Supermarket promotions ‘lose suppliers money’

By Michael Stones contact

- Last updated on GMT

Most supermarket price promotions lose suppliers money
Most supermarket price promotions lose suppliers money
It’s official: supermarket product promotions lose money for the manufacturers that make them, according to a three-year study from Nielsen covering  212M promotions across 5M fast-moving consumer goods (FMCG).

Nearly 60% of promotions made a net loss, while food and non-alcoholic drink promotions fared the worst and the situation is getting worse, claimed the market research firm.

Worldwide, an estimated £314bn ($500bn) is spent on trade promotions, with FMCG manufacturers investing up to 20% of their revenue on such promotions.

But over the past three years the average loss associated with promotions in major western supermarkets has grown worse, discovered the researchers.

Worst promotional returms

After analysing 200 categories in the UK, the researchers established the worst promotional returns were on fresh fillings and pâtés last year.

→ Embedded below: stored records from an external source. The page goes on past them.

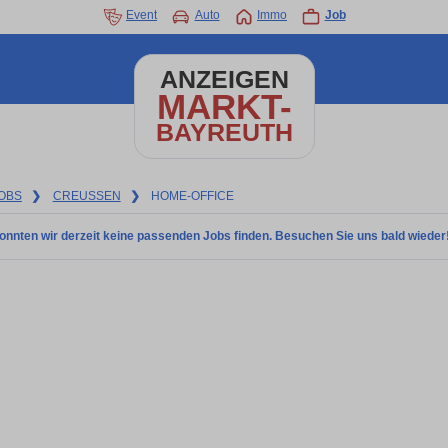
Event
Auto
Immo
Job
ANZEIGEN
MARKT-
BAYREUTH
OBS
❯
CREUSSEN
❯
HOME-OFFICE
onnten wir derzeit keine passenden Jobs finden. Besuchen Sie uns bald wieder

The best promotional returns were on skin cosmetics, toilet paper and, most efficient of all, dishwasher detergent, which made money 78% of the time.

Nielsen leader for sales effectiveness in Europe Paul Walker said: “Most FMCG players acknowledge the ineffectiveness of trade promotions, but until now, their efficacy has largely been a matter of guesswork.

“That’s no longer the case. For the first time, Nielsen has worldwide data to show how effective their promotional spend is. By looking at the retail sales of each category, we can gauge the potential for improved performance before the investment is made. There are opportunities across the store.”

Worst promotional returns

  • Fresh fillings
  • Pâtés 

The proportion of UK trade promotions making a loss, at 58%, was slightly better than the global average – but still worse than in Spain, Germany, Canada and Italy, and level with France.

The loss rate in the US was even higher at 71%.

Pinpoint opportunities to improve

Nielsen claimed it could distinguish accurately between profitable promotions and those performing poorly to help manufacturers pinpoint opportunities to improve. “Understanding what is and isn’t working is allowing us to help our manufacturer clients become more strategic, less tactical and ultimately get more from their trade investments,”​ said Walker.

This is the first time the returns on trade promotions have been quantified on such a substantial scale. Nielsen analysed the performance of nearly 212M promotion events between 2012 and 2014 for 5M products, across multiple channels from seven countries – US, UK, Germany, France, Italy, Spain and Canada.

The research covered retail sales totalling more than £0.94tr ($1.5tr).